Part of this health design-palooza needs to be a reflection on our own practices beyond the tools and methods we used, beyond the canvas, assets, templates, blueprints, 3D printing, visualizations and the like we use when designing to meet COVID-19. Another friend of mine, Nathanael Foo, who is doing some interesting work at the intersection of innovation and disability and aged-care, reminded me that this is a macro thing. A pandemic is bigger than your post-its.

 

If you’re designing facemasks for healthcare workers using home materials, or you are working on a tuberculosis program and thinking through how to provide community services to people that may be particularly affected by COVID19, design tools and canvases can put you in a good place to come up with a great set of solutions. But, tools for COVID and even solutions for COVID aren’t enough. We need to be distilling a range of learnings across the micro and meso, and analyzing emerging trends.

 

It’s about checking yourself and your design knowledge to make sure you know why you’re doing what you’re doing at the right depth and breadth. This needs to be a time where we evolve design knowledge through reflection-in-action and reflection-on-action.

 

I’m doing some reflective journaling, and often use activities like the 3Ws (What, So what and Now what?) which links to Gary Rolfe’s Framework for Reflexive Practice. I could be doing more.
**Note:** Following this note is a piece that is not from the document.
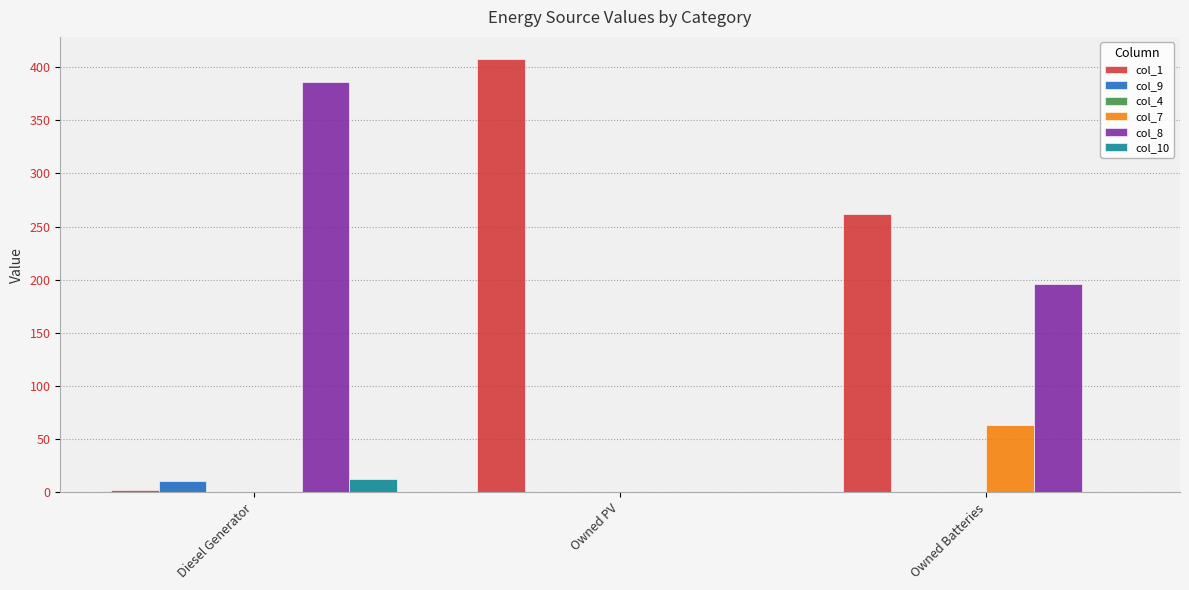

Which category has the highest value in the col_1 series?

Owned PV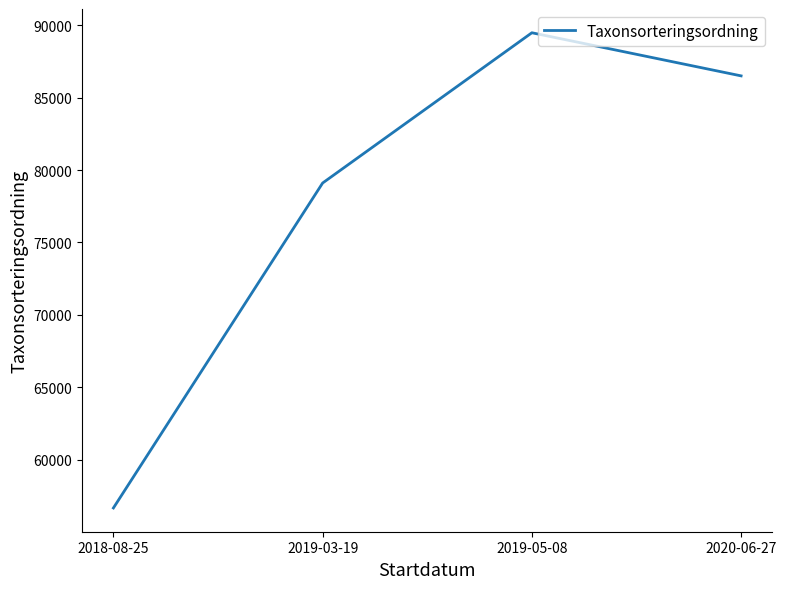

How many values exceed 86498?

2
What we design is important, it may save lives.
How we design is important, as it can be replicated.
But knowing WHY we designed it that way is the good stuff.

It’s like this, whatever we learn from designing in COVID needs to be bottled and distributed far and wide. Design knowledge is like a vaccine — our collective wisdom needs to be distilled and disseminated, so we are as a whole safer. So design away, but sift through what worked, what was designed well, and WHY we know it was designed properly, so we can design properly in our next pandemic.